◆ **REQUIRED ACTION**
Write out the data exactly, please, and omit the pictures.

◆ **SOURCE RECORDS**
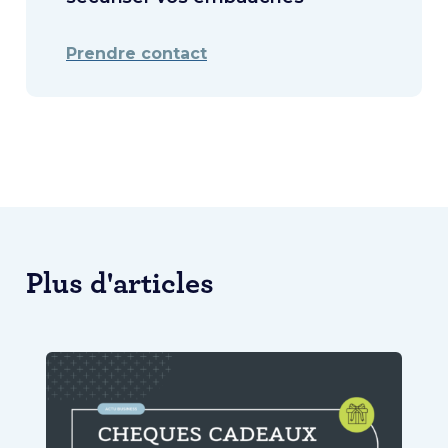
Prendre contact
Plus d'articles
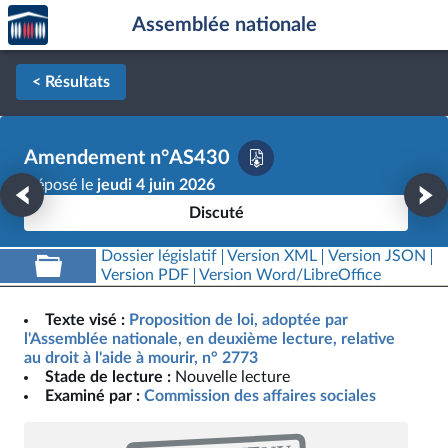
Accèder
Aller au contenu
Aller en bas de la page
Assemblée nationale
à la
page
d'accueil
< Résultats
Amendement n°AS430
Déposé le
jeudi 4 juin 2026
Discuté
Dossier législatif
Version XML
Version JSON
Version PDF
Version Word/LibreOffice
Texte visé :
Proposition de loi, adoptée par
l'Assemblée nationale, en deuxième lecture, relative
au droit à l'aide à mourir, n° 2773
Stade de lecture :
Nouvelle lecture
Examiné par :
Commission des affaires sociales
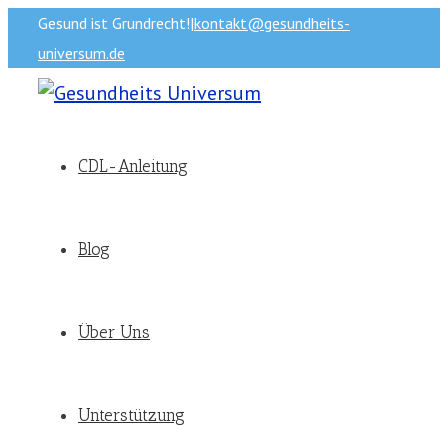
Gesund ist Grundrecht!
|
kontakt@gesundheits-
universum.de
CDL-Anleitung
Blog
Über Uns
Unterstützung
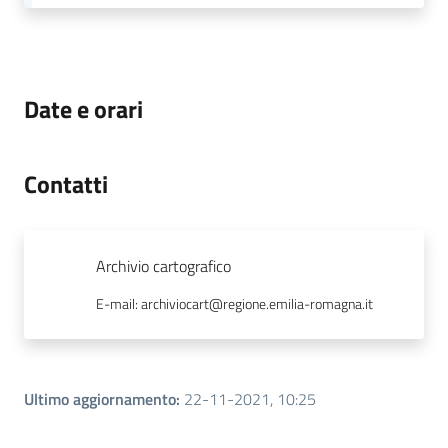
Date e orari
Contatti
Archivio cartografico
E-mail
:
archiviocart@regione.emilia-romagna.it
Ultimo aggiornamento
:
22-11-2021, 10:25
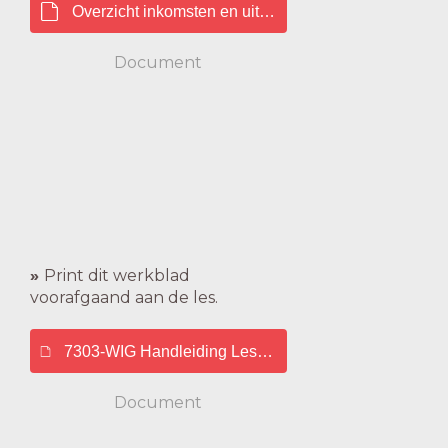
Overzicht inkomsten en uitgaven.pdf
Document
»
Print dit werkblad
voorafgaand aan de les.
7303-WIG Handleiding LessonUp Inkomsten en uitgav
Document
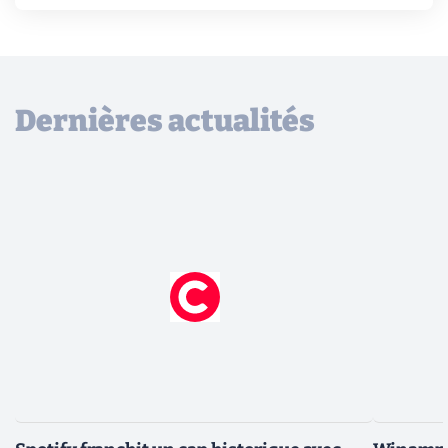
Dernières actualités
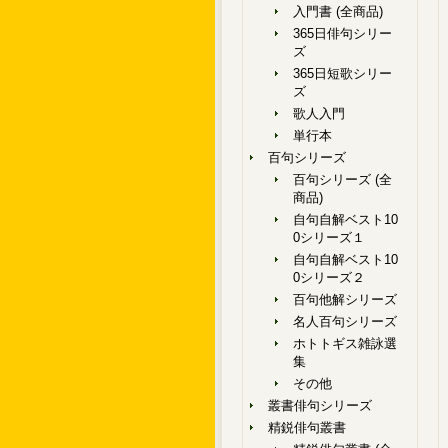
入門書 (全商品)
365日俳句シリー
ズ
365日短歌シリー
ズ
歌人入門
単行本
百句シリーズ
百句シリーズ (全
商品)
自句自解ベスト10
0シリーズ１
自句自解ベスト10
0シリーズ２
百句他解シリーズ
名人百句シリーズ
ホトトギス雑詠選
集
その他
叢書俳句シリーズ
精鋭俳句叢書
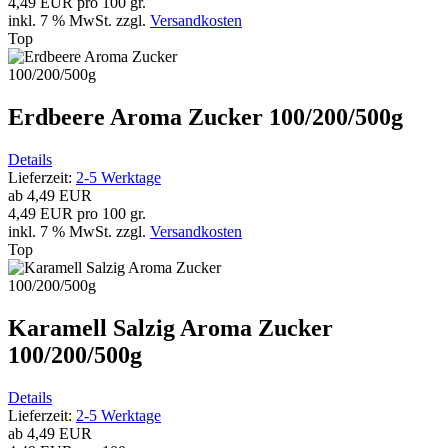
4,49 EUR pro 100 gr.
inkl. 7 % MwSt.
zzgl.
Versandkosten
Top
Erdbeere Aroma Zucker 100/200/500g
Details
Lieferzeit:
2-5 Werktage
ab
4,49 EUR
4,49 EUR pro 100 gr.
inkl. 7 % MwSt.
zzgl.
Versandkosten
Top
Karamell Salzig Aroma Zucker
100/200/500g
Details
Lieferzeit:
2-5 Werktage
ab
4,49 EUR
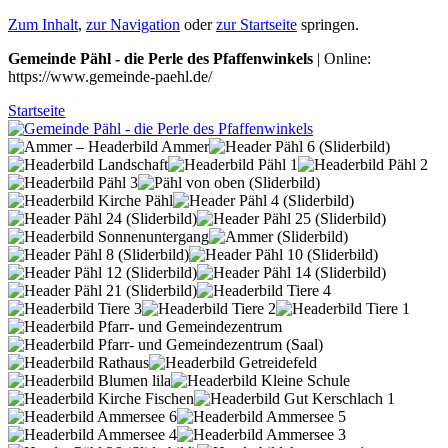
Zum Inhalt
,
zur Navigation
oder
zur Startseite
springen.
Gemeinde Pähl - die Perle des Pfaffenwinkels
| Online:
https://www.gemeinde-paehl.de/
Startseite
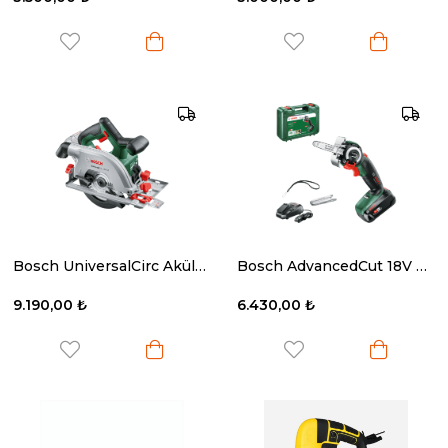
Bosch UniversalCirc Akülü Daire Testere 18V-53 (Solo)
Bosch AdvancedCut 18V Akülü Nano Blade Testere
9.190,00 ₺
6.430,00 ₺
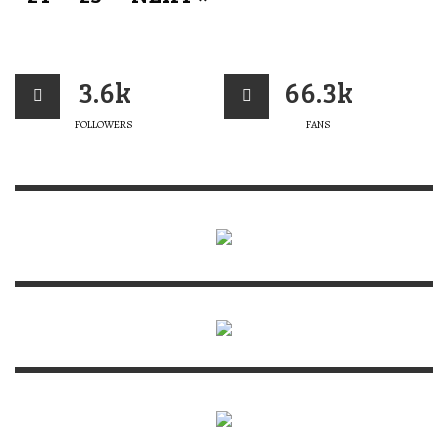
3.6k
66.3k
FOLLOWERS
FANS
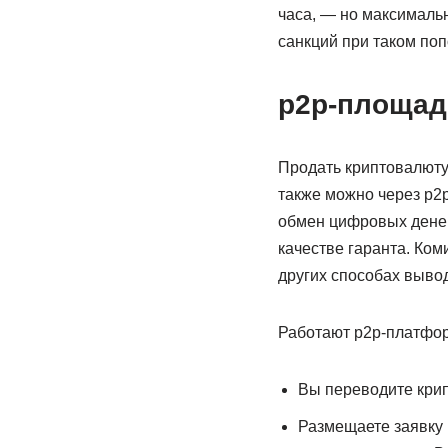
часа, — но максималь
санкций при таком по
p2p-площад
Продать криптовалюту 
также можно через p2p
обмен цифровых денег
качестве гаранта. Ком
других способах вывода
Работают p2p-платфо
Вы переводите кри
Размещаете заявку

◆ **ANSWER AREA**
Prendre contact
Plus d'articles
Accèder
Aller au contenu
Aller en bas de la page
Assemblée nationale
à la
page
d'accueil
< Résultats
Amendement n°AS430
Déposé le
jeudi 4 juin 2026
Discuté
Dossier législatif
Version XML
Version JSON
Version PDF
Version Word/LibreOffice
Texte visé :
Proposition de loi, adoptée par
l'Assemblée nationale, en deuxième lecture, relative
au droit à l'aide à mourir, n° 2773
Stade de lecture :
Nouvelle lecture
Examiné par :
Commission des affaires sociales
Gesund ist Grundrecht!
|
kontakt@gesundheits-
universum.de
CDL-Anleitung
Blog
Über Uns
Unterstützung
Date e orari
Contatti
Archivio cartografico
E-mail
:
archiviocart@regione.emilia-romagna.it
Ultimo aggiornamento
:
22-11-2021, 10:25
Overzicht inkomsten en uitgaven.pdf
Document
»
Print dit werkblad
voorafgaand aan de les.
7303-WIG Handleiding LessonUp Inkomsten en uitgav
Document
Dernières actualités
入門書 (全商品)
365日俳句シリー
ズ
365日短歌シリー
ズ
歌人入門
単行本
百句シリーズ
百句シリーズ (全
商品)
自句自解ベスト10
0シリーズ１
自句自解ベスト10
0シリーズ２
百句他解シリーズ
名人百句シリーズ
ホトトギス雑詠選
集
その他
叢書俳句シリーズ
精鋭俳句叢書
4,49 EUR pro 100 gr.
inkl. 7 % MwSt.
zzgl.
Versandkosten
Top
Erdbeere Aroma Zucker 100/200/500g
Details
Lieferzeit:
2-5 Werktage
ab
4,49 EUR
4,49 EUR pro 100 gr.
inkl. 7 % MwSt.
zzgl.
Versandkosten
Top
Karamell Salzig Aroma Zucker
100/200/500g
Details
Lieferzeit:
2-5 Werktage
ab
4,49 EUR
Zum Inhalt
,
zur Navigation
oder
zur Startseite
springen.
Gemeinde Pähl - die Perle des Pfaffenwinkels
| Online:
https://www.gemeinde-paehl.de/
Startseite
Bosch UniversalCirc Akülü Daire Testere 18V-53 (Solo)
Bosch AdvancedCut 18V Akülü Nano Blade Testere
9.190,00 ₺
6.430,00 ₺
3.6k
66.3k
FOLLOWERS
FANS
часа, — но максималь
санкций при таком по
p2p-площад
Продать криптовалюту 
также можно через p2p
обмен цифровых денег
качестве гаранта. Ком
других способах вывода
Работают p2p-платфо
Вы переводите кри
Размещаете заявку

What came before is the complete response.